══ EXCERPT PROVIDED

# Sour Kush



## Sourkushman (Feb 20, 2013)

Most of the time I'm always getting Sour Kush, it's def my favorite strain, works perfect for my appetite and back problems, before that my favorite was sour d which i still get once in a while now.

i don't have alot of knowledge on the strains so im not gonna act like i know what im talking about, i just understand that there are def 2 types indica and sativa (one is energetic one if sleepy? im not sure, from what i've read and a video i've watched that's what i got from it)

For me most the time, i like chillen watch a movie or somtin when im smoking and mostly relax so most of the high's i get I would say are the sleepy kind as i do use it to go to sleep to. Sometimes though i do get a little energetic, usually if I try to make hash and smoke that in a bong it gets me to a energtic cant control my laughing high.
(its not exactly hash though, its like un-finished hash, jst in the oven for a short time and ironed, i know im not doing it right cause it doesn't come out like hash, but it does a real good job to make a boring night exciting.


----------



## calicat (Feb 20, 2013)

Our family is smoking Agent Orange, Holy Grail Kush, Cheese Candy, Ultraviolet, Herijuana Jack 33, and Afghan Kush Special.


----------



## fookey (Feb 20, 2013)

Yeah, Indica is more sleepy/couchlock, Sativa is more energetic. When breeders cross pollinate strains it creates a hybrid. For instance the Sour Kush (aka Headband) you are smoking is probably 70% Indica and 30% Sativa.

I am still finding which strain I enjoy the most, a strain with a higher percentage of Sativa is what I like.


----------



## Scroga (Feb 24, 2013)

Sour kush info anyone? Thx


----------



## budman111 (Sep 30, 2013)

Sourkushman said:


> Most of the time I'm always getting Sour Kush, it's def my favorite strain


Same here, I have been saying this since I tried it last year sometime, what a fkn smoke, most def my fave, the taste is seacond to none and then the most amazing aftertaste kicks in, 10/10 all day!!!


----------

════
══ RECORDS TO USE

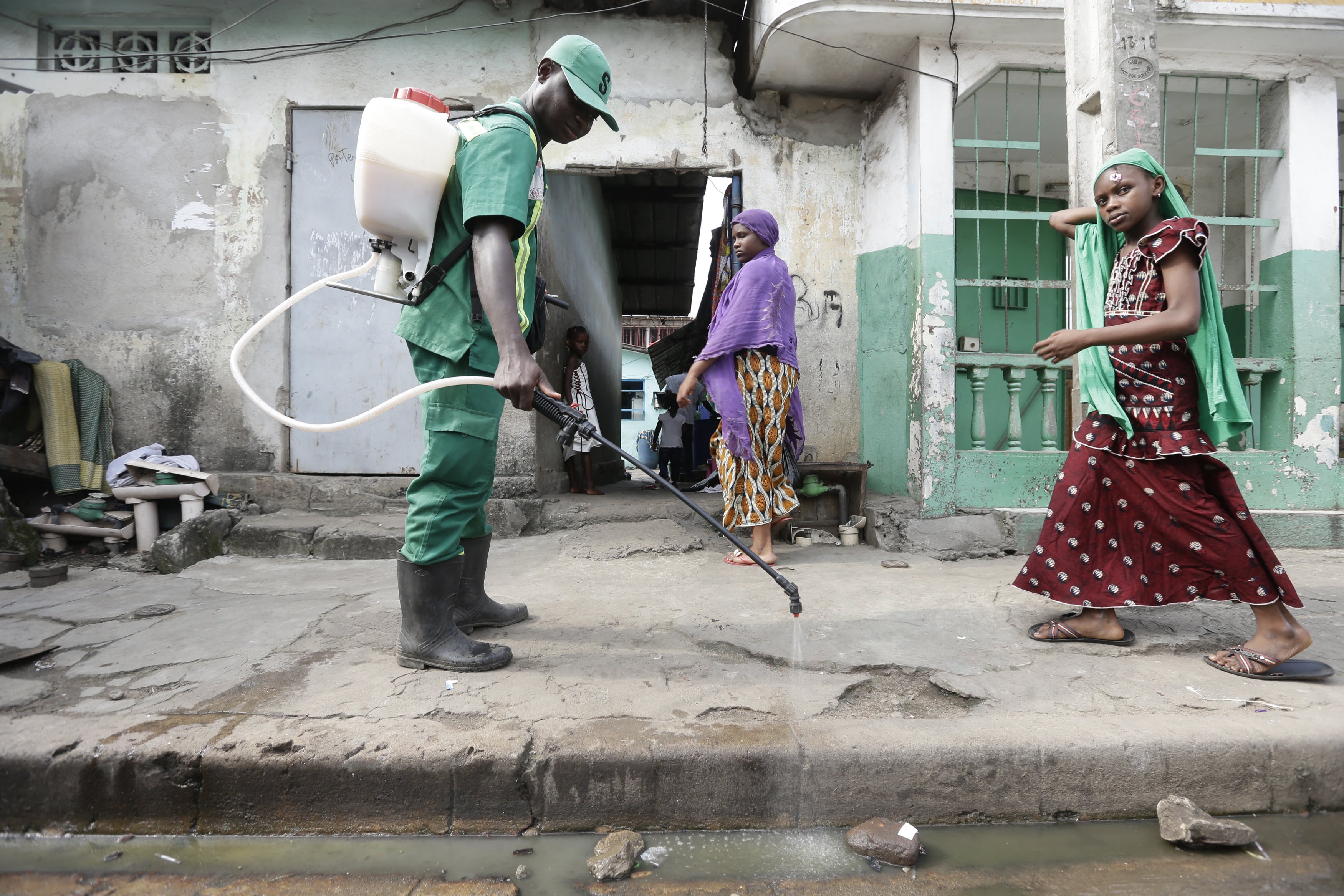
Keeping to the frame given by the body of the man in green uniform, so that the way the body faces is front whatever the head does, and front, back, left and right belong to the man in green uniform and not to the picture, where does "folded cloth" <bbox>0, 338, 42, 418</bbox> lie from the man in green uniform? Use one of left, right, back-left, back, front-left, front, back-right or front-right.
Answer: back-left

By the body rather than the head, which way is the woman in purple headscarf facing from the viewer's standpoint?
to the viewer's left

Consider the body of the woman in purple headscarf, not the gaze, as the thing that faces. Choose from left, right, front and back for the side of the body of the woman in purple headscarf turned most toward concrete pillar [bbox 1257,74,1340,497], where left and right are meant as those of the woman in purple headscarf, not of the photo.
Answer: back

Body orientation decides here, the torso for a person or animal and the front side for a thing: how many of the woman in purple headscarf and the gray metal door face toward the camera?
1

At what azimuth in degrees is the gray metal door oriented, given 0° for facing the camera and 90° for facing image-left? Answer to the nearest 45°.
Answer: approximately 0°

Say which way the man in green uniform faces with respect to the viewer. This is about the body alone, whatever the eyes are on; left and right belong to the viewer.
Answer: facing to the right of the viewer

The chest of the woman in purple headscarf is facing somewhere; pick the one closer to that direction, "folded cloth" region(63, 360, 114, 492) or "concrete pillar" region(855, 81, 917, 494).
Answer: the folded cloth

════
══ RECORDS TO USE

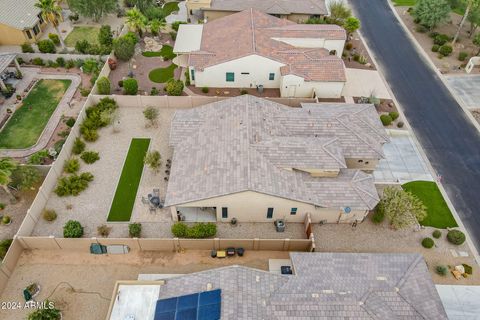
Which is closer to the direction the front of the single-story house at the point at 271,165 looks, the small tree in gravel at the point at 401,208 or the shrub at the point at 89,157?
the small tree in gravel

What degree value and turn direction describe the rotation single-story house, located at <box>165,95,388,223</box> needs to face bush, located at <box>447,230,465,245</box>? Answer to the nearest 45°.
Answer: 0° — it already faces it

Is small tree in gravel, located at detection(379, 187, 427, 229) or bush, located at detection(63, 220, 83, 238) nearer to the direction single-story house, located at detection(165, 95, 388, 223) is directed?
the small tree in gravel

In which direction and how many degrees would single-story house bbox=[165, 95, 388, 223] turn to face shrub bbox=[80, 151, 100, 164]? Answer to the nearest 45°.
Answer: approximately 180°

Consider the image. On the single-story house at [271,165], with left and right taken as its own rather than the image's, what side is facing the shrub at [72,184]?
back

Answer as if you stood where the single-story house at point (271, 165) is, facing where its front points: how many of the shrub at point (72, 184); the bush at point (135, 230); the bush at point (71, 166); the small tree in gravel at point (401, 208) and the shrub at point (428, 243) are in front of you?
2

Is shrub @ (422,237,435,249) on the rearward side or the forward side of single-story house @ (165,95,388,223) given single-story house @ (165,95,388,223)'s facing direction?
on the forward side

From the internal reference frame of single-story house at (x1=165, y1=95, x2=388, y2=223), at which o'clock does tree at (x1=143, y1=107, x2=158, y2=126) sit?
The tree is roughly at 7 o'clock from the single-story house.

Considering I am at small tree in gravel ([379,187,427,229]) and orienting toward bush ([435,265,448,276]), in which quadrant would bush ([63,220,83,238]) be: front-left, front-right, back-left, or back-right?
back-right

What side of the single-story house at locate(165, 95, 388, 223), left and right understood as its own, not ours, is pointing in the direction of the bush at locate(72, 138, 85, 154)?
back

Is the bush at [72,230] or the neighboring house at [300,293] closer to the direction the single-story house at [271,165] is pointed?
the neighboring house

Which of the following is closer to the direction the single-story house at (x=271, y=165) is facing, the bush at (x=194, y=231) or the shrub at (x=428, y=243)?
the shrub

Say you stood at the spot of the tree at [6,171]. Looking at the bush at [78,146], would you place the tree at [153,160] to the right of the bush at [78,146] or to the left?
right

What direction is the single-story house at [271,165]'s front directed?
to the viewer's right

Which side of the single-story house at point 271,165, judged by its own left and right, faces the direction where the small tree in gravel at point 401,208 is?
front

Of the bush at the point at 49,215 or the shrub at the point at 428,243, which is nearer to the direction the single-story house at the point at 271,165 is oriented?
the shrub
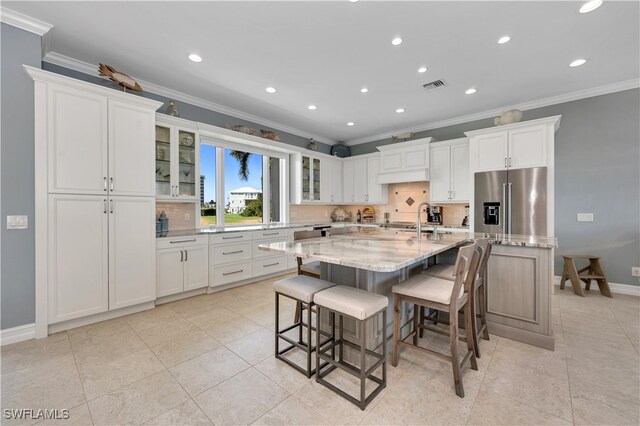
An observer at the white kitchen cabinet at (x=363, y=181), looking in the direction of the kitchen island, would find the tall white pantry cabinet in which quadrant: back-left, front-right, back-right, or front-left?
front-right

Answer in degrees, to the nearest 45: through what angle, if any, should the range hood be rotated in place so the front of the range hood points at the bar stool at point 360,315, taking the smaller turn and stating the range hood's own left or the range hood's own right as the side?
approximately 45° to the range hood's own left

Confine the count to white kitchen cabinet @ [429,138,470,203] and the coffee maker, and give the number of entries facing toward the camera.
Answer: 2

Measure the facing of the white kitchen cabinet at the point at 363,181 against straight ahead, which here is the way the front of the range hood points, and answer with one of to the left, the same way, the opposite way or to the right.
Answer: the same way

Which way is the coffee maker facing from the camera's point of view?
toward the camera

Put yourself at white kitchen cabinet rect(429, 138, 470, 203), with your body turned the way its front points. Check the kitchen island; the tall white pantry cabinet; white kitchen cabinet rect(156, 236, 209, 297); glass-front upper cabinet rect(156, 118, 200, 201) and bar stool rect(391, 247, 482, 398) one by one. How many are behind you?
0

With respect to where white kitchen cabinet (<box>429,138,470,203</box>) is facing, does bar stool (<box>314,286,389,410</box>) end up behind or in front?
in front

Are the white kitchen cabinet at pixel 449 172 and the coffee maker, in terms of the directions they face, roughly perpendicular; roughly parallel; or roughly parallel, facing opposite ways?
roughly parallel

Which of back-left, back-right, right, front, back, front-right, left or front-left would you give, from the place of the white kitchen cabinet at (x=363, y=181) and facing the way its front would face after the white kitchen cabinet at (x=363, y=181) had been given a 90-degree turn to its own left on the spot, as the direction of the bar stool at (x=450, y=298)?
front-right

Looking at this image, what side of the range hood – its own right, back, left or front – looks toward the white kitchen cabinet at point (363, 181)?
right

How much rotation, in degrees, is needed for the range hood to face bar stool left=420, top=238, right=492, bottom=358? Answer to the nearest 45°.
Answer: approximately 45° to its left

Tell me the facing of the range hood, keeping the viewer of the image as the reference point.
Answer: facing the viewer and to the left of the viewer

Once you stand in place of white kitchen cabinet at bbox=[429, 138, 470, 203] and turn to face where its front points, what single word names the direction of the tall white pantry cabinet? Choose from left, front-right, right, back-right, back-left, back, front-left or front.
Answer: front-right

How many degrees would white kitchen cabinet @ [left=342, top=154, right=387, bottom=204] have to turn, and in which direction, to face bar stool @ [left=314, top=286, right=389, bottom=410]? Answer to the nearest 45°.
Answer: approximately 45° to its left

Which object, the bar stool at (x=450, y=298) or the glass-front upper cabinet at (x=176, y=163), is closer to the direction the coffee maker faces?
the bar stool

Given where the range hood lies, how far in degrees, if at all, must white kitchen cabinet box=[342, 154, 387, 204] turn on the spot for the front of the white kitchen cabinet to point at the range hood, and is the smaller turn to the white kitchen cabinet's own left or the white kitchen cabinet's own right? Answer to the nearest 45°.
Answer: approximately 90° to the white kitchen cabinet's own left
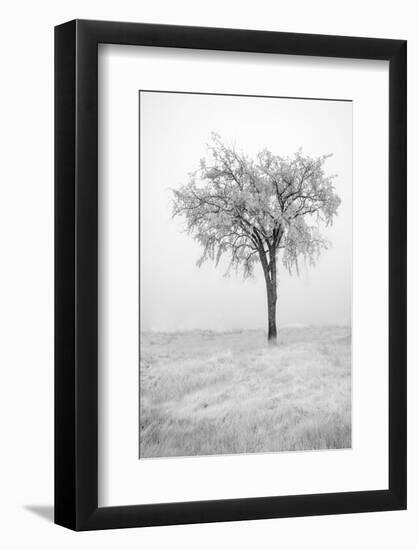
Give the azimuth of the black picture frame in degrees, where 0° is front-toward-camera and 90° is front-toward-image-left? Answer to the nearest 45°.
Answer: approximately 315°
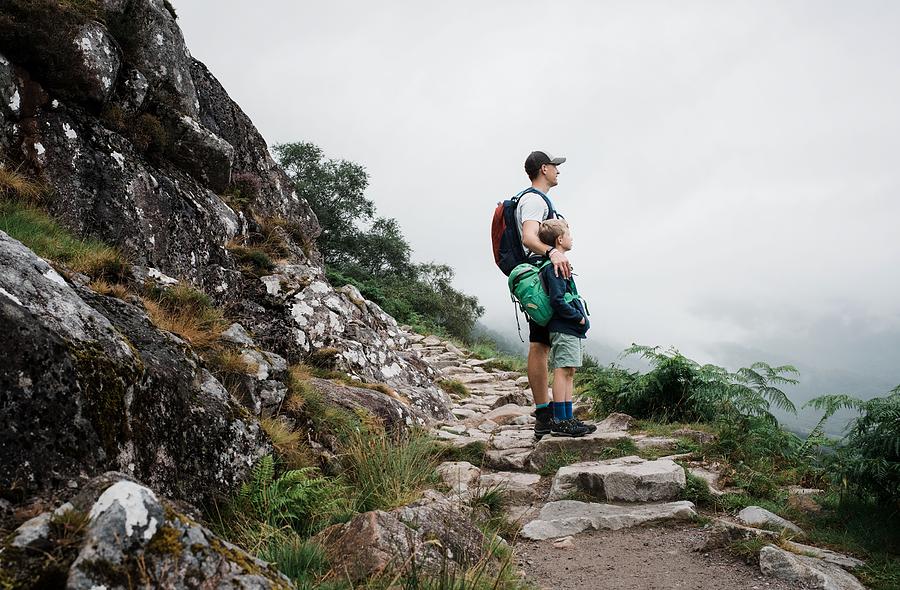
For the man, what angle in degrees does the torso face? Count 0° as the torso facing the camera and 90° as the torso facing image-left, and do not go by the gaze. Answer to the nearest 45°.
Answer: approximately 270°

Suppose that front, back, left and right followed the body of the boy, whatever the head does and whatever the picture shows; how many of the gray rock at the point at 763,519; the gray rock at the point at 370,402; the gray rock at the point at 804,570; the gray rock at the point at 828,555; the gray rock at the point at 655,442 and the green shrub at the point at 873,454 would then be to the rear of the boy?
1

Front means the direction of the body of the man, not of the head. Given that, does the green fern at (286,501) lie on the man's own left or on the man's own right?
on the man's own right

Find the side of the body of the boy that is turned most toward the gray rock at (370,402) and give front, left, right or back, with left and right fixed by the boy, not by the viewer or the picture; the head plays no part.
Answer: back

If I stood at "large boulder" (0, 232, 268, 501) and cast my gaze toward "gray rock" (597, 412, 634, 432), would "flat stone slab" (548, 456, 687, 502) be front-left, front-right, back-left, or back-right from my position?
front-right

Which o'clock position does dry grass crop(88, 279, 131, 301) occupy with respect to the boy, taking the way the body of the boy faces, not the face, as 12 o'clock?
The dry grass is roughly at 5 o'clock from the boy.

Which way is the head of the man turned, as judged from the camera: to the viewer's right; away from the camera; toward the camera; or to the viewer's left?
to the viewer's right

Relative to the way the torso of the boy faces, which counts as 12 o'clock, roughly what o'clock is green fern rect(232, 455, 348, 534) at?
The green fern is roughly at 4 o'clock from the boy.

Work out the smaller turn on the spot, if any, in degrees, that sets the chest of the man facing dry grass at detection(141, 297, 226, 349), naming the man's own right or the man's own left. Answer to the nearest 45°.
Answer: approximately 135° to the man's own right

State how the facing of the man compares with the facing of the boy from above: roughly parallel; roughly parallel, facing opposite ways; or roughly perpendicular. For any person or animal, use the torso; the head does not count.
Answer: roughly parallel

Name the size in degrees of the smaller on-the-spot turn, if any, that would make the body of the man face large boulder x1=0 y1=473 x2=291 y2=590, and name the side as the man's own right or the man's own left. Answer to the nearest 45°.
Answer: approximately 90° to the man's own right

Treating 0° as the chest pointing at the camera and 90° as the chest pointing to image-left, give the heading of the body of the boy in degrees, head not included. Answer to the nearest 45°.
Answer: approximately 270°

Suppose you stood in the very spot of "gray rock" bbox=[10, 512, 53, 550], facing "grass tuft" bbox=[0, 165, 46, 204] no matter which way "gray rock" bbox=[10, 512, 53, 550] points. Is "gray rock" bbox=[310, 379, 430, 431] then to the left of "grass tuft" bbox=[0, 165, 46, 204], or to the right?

════
══ RECORDS TO USE

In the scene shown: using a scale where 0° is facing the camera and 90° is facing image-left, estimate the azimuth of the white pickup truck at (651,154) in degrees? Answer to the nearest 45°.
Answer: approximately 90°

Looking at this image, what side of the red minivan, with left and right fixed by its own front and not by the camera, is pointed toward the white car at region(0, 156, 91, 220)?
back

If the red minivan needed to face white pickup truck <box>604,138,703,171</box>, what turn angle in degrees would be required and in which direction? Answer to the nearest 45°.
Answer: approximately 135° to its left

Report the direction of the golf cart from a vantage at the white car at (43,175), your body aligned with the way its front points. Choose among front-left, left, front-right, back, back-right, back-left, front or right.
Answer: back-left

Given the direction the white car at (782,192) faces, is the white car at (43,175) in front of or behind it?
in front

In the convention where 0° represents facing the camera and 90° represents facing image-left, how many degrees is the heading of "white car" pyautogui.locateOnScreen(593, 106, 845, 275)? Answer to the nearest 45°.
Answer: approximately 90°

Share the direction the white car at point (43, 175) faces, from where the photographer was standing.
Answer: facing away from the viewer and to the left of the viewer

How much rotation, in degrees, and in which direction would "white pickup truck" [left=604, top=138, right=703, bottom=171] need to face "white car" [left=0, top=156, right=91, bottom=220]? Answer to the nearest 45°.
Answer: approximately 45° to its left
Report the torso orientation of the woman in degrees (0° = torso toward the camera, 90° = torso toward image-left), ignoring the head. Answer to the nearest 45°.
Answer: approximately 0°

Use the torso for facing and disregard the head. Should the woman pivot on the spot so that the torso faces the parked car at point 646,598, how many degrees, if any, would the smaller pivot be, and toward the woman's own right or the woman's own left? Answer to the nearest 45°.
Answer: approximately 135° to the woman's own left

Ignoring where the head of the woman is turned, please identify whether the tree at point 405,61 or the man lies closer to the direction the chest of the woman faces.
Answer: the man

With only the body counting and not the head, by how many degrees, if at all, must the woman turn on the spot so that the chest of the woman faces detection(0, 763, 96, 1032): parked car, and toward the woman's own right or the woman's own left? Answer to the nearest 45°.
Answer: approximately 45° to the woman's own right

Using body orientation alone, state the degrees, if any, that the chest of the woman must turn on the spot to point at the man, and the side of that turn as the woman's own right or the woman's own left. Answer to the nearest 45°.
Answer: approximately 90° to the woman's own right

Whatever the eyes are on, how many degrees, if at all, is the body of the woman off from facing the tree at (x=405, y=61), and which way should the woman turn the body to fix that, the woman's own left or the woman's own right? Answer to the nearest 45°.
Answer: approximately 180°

════

■ TASKS AND EXERCISES
- A) Reproduce the passage of the Sour Kush thread starting at "## calicat (Feb" and ending at "and 30% Sativa.", character for character.
- B) In the first block of rows, write out word for word the lines starting at the line that contains "Keeping to the" and ending at the line that contains "Answer: facing to the right of the viewer", including both of those lines.

■ ANSWERS TO THE EXERCISES
- A)
## calicat (Feb 20, 2013)

Our family is smoking Agent Orange, Holy Grail Kush, Cheese Candy, Ultraviolet, Herijuana Jack 33, and Afghan Kush Special.


----------



## fookey (Feb 20, 2013)

Yeah, Indica is more sleepy/couchlock, Sativa is more energetic. When breeders cross pollinate strains it creates a hybrid. For instance the Sour Kush (aka Headband) you are smoking is probably 70% Indica and 30% Sativa.

- B)
Keeping to the frame given by the body of the man in green uniform, so that the way the body faces is front whatever the head does, and front, back, left and right belong to the man in green uniform and not to the picture, where does "folded cloth" <bbox>0, 338, 42, 418</bbox> lie from the man in green uniform? Use one of left, right, back-left, back, front-left, front, back-right or front-right.
Answer: back-left

By the body rather than the head, which way is the woman in purple headscarf facing from the viewer's standpoint?
to the viewer's left

Consider the body of the woman in purple headscarf, not the gaze, as the thing that faces. Choose from left, right, front and back for the side of the body of the woman in purple headscarf turned most toward concrete pillar [bbox 1257,74,1340,497], where left and right are meant as those of the woman in purple headscarf, not of the photo.
Answer: back

Body orientation decides here, the torso for a person or animal and the front side for a thing: how many of the woman in purple headscarf and the gray metal door face toward the camera?
1

At what azimuth in degrees is the gray metal door oriented, given 0° for facing the camera and 90° for facing image-left? Answer to the nearest 45°.
Answer: approximately 0°

Say which way the man in green uniform faces with respect to the viewer. This is about the body alone, whatever the eyes are on; left and right belong to the viewer.
Answer: facing to the right of the viewer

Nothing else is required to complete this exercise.